Mann was the first to tell stories of his adventures with McCaa, including the first time he meet him.

“My first image of McCaa, is when I wandered into the fire company, and here was this person teaching who looked like a nutty professor,” Mann said. “He had on pants that were six inches too short, holes in his shirt and other mismatched looking clothing. A few days later I was being shown through the Fire Academy, and I was introduced to McCaa, who was the person who had been dressed like a nutty professor.”

This was the first of many stories told, as well as many tears. All stories and memories echoed the same theme, that words cannot express what McCaa has done for the borough and for the surrounding areas. Bargo read a proclamation she had written and framed, in honor of his service. During the speech she spoke of McCaa’s vast knowledge.

“He has worked with the borough in many areas,” Bargo said. “Not only has he attended council meetings, but also finance meetings and other borough meetings.
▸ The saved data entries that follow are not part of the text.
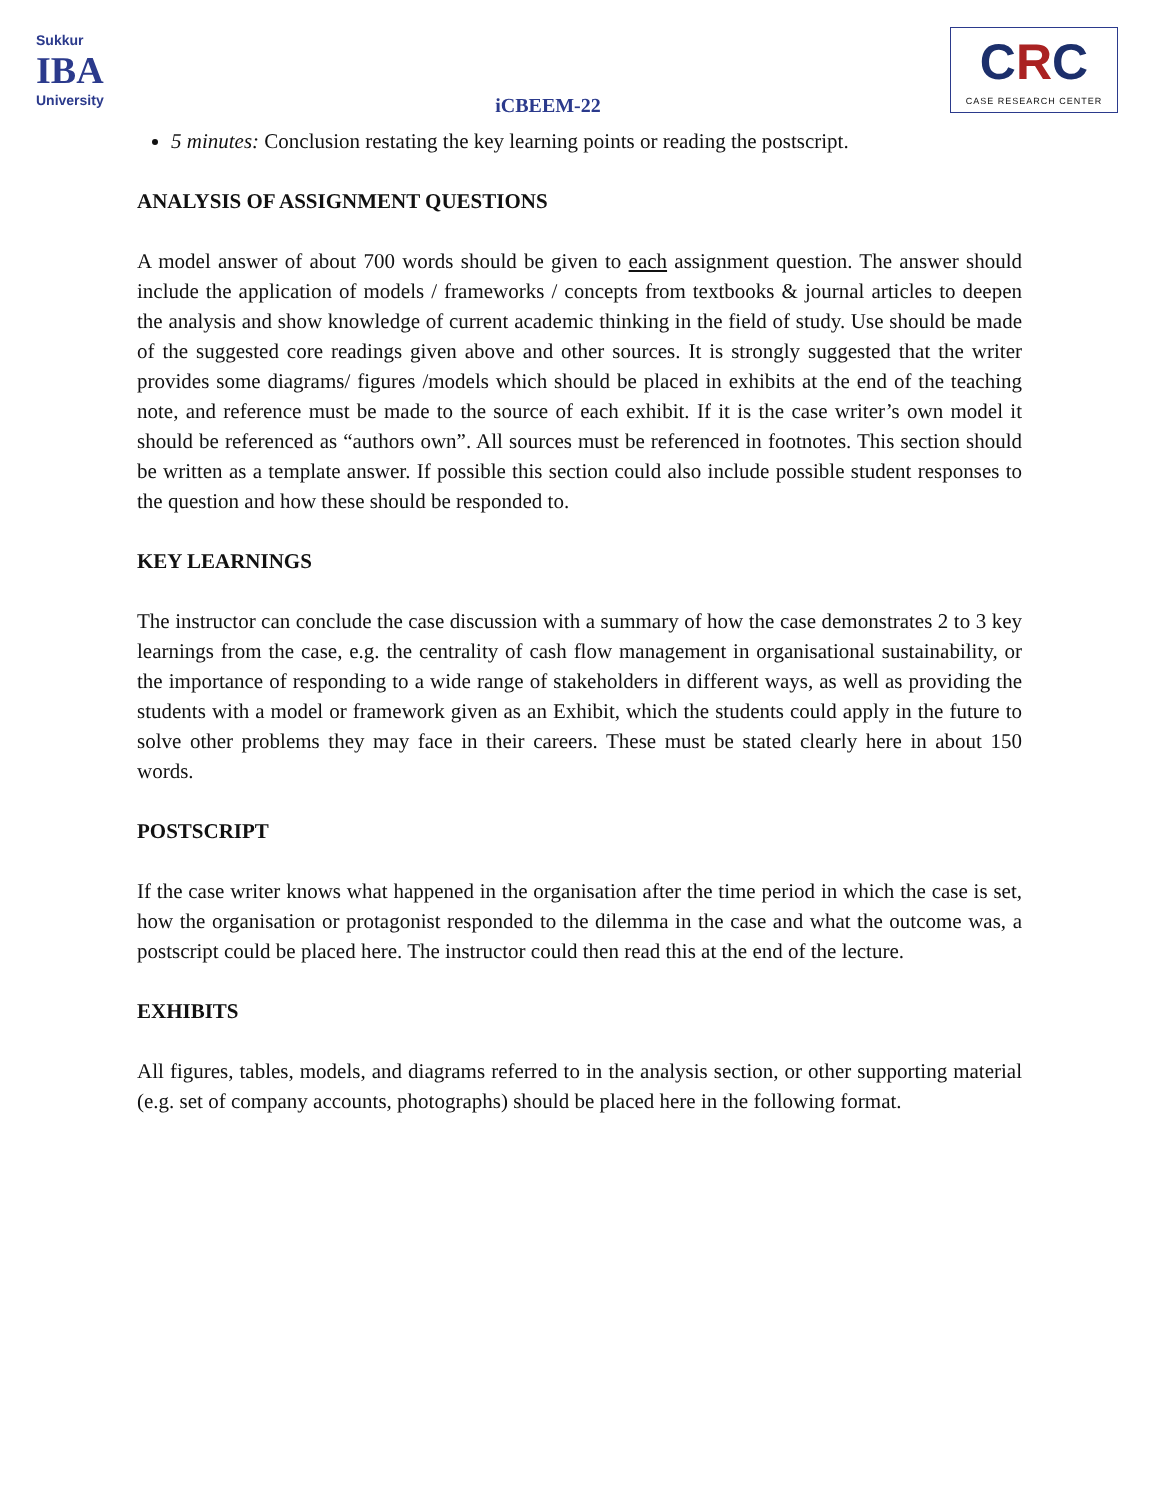Sukkur
IBA
University
iCBEEM-22
CRC
CASE RESEARCH CENTER
5 minutes: Conclusion restating the key learning points or reading the postscript.
ANALYSIS OF ASSIGNMENT QUESTIONS
A model answer of about 700 words should be given to each assignment question. The answer should include the application of models / frameworks / concepts from textbooks & journal articles to deepen the analysis and show knowledge of current academic thinking in the field of study. Use should be made of the suggested core readings given above and other sources. It is strongly suggested that the writer provides some diagrams/ figures /models which should be placed in exhibits at the end of the teaching note, and reference must be made to the source of each exhibit. If it is the case writer’s own model it should be referenced as “authors own”. All sources must be referenced in footnotes. This section should be written as a template answer. If possible this section could also include possible student responses to the question and how these should be responded to.
KEY LEARNINGS
The instructor can conclude the case discussion with a summary of how the case demonstrates 2 to 3 key learnings from the case, e.g. the centrality of cash flow management in organisational sustainability, or the importance of responding to a wide range of stakeholders in different ways, as well as providing the students with a model or framework given as an Exhibit, which the students could apply in the future to solve other problems they may face in their careers. These must be stated clearly here in about 150 words.
POSTSCRIPT
If the case writer knows what happened in the organisation after the time period in which the case is set, how the organisation or protagonist responded to the dilemma in the case and what the outcome was, a postscript could be placed here. The instructor could then read this at the end of the lecture.
EXHIBITS
All figures, tables, models, and diagrams referred to in the analysis section, or other supporting material (e.g. set of company accounts, photographs) should be placed here in the following format.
He has worked with us to share his knowledge on emergency services.”

The mayor also recognized McCaa’s effort to help those at Ground Zero in New York City after the 9/11 attack. Bargo reiterated the idea that McCaa was not only willing to help the borough in times of need but was willing to go where ever he felt he was needed.

After weaving a tale about himself and the chief, Bruce Trego, assistant administrator at the State Fire Commissioners office, said McCaa always had the uncanny ability to be at the right place at the right time – no matter if you wanted him to be there or not. Trego also said he has worked with McCaa on many different levels.

“I appreciate that I have had the opportunity to know him and work with him, not only as a student, but also as a colleague,” Trego said. “It has been an honor to work with McCaa. I have learned a lot from him.”

Mann also said this about McCaa and added that if you could not learn from McCaa, then you could not be taught.

Fire personnel from United Fire and Rescue, Brooklyn Hose Company, and City Hook and Ladder, were able to keep the dinner and recognition a secret for three months. McCaa’s family commented, saying they thought keeping a surprise would be impossible for three months, mainly because of all the people involved. The companies were able to keep the secret, and McCaa thought he was going to the banquet hall to give a presentation to someone.

“I am overwhelmed to say the least,” McCaa said. “I never expected anything like this, they kept a good secret.”

McCaa was emotional while the stories were told, and thankful for the presentations. City Hook and Ladder Captain Bob Barlett presented him with a plaque from the company. Barlett and his son, Ryan Barlett, presented him with a second, special plaque, to show their gratitude for all McCaa has done for them.

Mann finished his speech saying McCaa may leave for a little bit, but he always finds a way to come back.